John Mayer's remarks about interracial sex brought scorn. We asked experts: How strange are his sentiments?

Published February 13, 2010 12:45AM (EST)

Whatever you think about John Mayer's controversial pronouncement that his penis is a "white supremacist," it got people discussing a taboo subject -- romance and racial prejudice. The Web overflowed with outrage over his coarse and ignorant comments. At Racialicious, Andrea Plaid skewered "his racially essentialized hot-mess-with-flies ideas about Black women" and Jezebel's Latoya Peterson argued that "it's impossible to have a 'Benetton heart' and a 'white supremacist dick.'" But no matter how "post-racial" we fancy our society to be, the truth is many of us do largely date, and sleep around, within our own racial group. As Peterson says, "It is not unique to Mayer -- he just vocalized it in a colorful way."

I called Helen Fisher, the anthropologist behind Chemistry.com's matching test, in hopes of better illuminating why. If you look at it from a "Darwinian evolutionary perspective," she said, "we traveled in these little hunter and gatherer bands and it was probably adaptive to fall for someone who shared your basic cultural beliefs and lifestyle, and was in your community network" -- and skin color might be processed as just such a cue. 

A whole lot has happened since we were roaming the plains, though. That's why George Yancey, a professor of sociology at the University of North Texas, views the resistance to interracial dating through a social, rather than evolutionary, lens: "We live in a racialized society. Race is still important. We’re socialized to prefer people of our race." Yancey, who has studied and written about interracial relationships, told me over the phone: "It’s always been that way. I guess I’m sort of floored that [the concept is] controversial." That said, people are more open to the idea than ever before. In a survey conducted at the turn of the century, Yancey found that 35.7 percent of white Americans had ever dated outside of their race, compared to 55.4 percent of Hispanic Americans, 56.5 percent of African-Americans and 57.1 percent of Asian Americans.

Part of the issue is that we are often segregated in our day-to-day lives -- in both professional and personal spheres. But researchers have staged experiments that take people out of their limited social worlds and, interestingly enough, have found that women are the ones most resistant to dating outside of their race. As researcher Ray Fisman wrote in Slate, he found in a speed dating experiment that "white women were more likely to choose white men; black women preferred black men; East Asian women preferred East Asian men; Hispanic women preferred Hispanic men" -- and so on and so forth. Men, however, did not discriminate based on race. It's possible this has something to do with women being the choosier sex (or being socialized to be) when it comes to choosing a mate. 

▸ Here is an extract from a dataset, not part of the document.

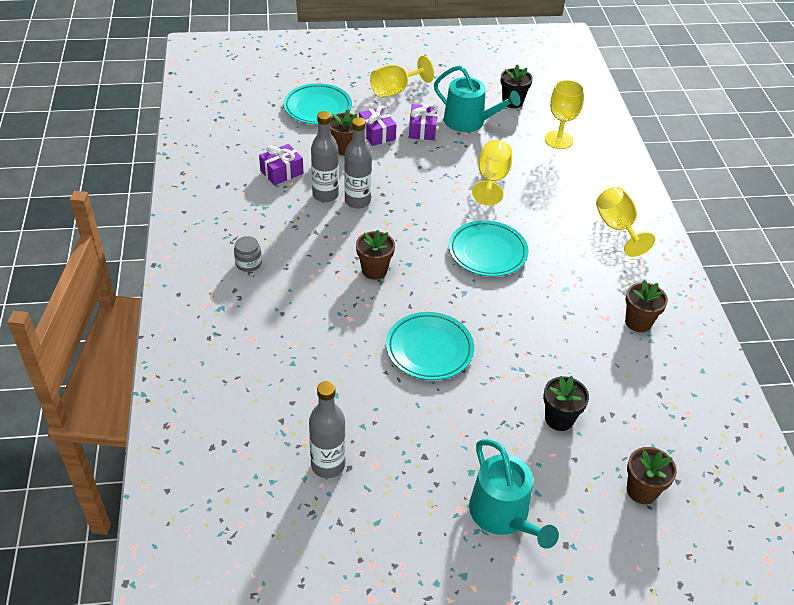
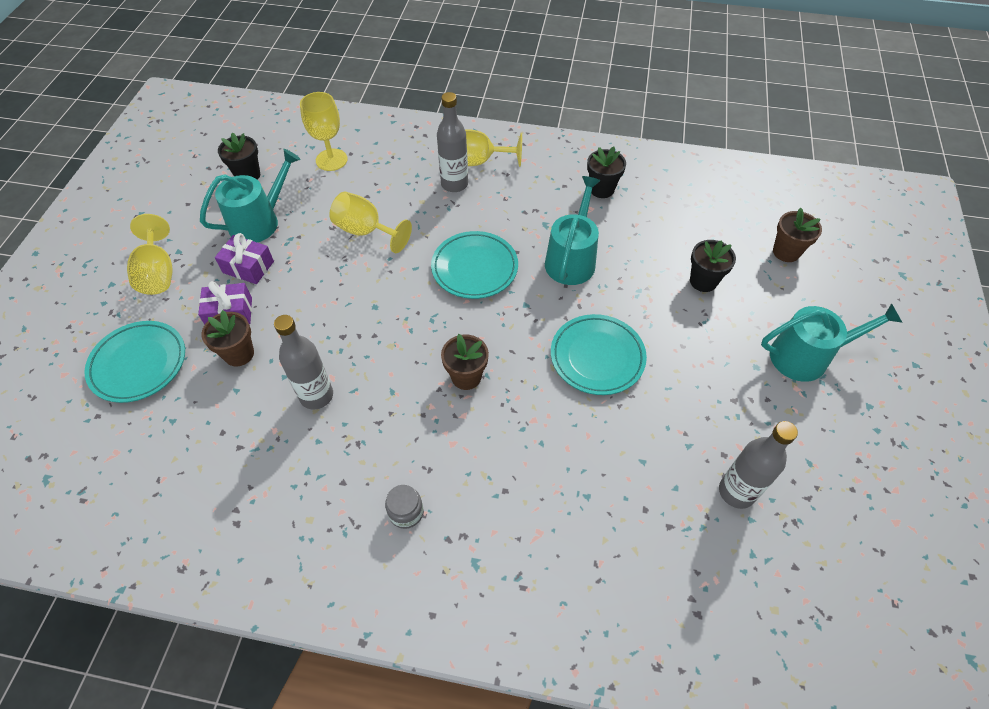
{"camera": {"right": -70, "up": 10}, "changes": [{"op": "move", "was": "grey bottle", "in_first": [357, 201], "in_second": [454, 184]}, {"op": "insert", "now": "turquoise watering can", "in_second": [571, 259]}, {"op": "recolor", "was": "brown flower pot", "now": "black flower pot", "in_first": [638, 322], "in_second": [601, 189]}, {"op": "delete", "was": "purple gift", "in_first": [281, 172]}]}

In real-life scenarios that aren't designed by researchers, though, things play out a little differently. Last year, the dating site OKCupid released statistics showing that black women get far fewer romantic responses than women of any other race -- even after controlling for an array of factors. An earlier survey of Yahoo personal ads found that white men expressed a preference for Asians and Latinos over African-American women. It isn't just an issue of whether someone is open to interracial romance, but which races they're willing to commingle with. Pornography is always a great, if shocking, way to probe our collective unconscious, and a quick Google search for "interracial porn" quickly illustrates that black-on-white sex remains an edgy and electrifying taboo for many, many people. (And, unlike Asian fetishism, it seems to base its erotic charge on repulsion, violence and terror.)

Typically, we don't bat an eye when a white guy says he has a thing for Asian women or a white woman professes a love for Latin men. We thought nothing of Tiger Woods' preference for white women (until we discovered he was collecting his own personal harem). It's generally accepted that people have, and are entitled to, their romantic (stereo)types. After all, like so many things, sexual attraction is one hot mess of nature and nurture. How can you separate pure animal lust from social conditioning? Is your racial preference a factor of innate biology or are cultural expectations messing with your romantic wiring?

The outrage over Mayer's comments suggests many of us do have a desire to push beyond the forces working against interracial dating -- be they historical, social, cultural or evolutionary. There's no doubt things are continuing to change on that front: A recent poll found that more singles are open to interracial dating specifically because of Barack Obama's presidency.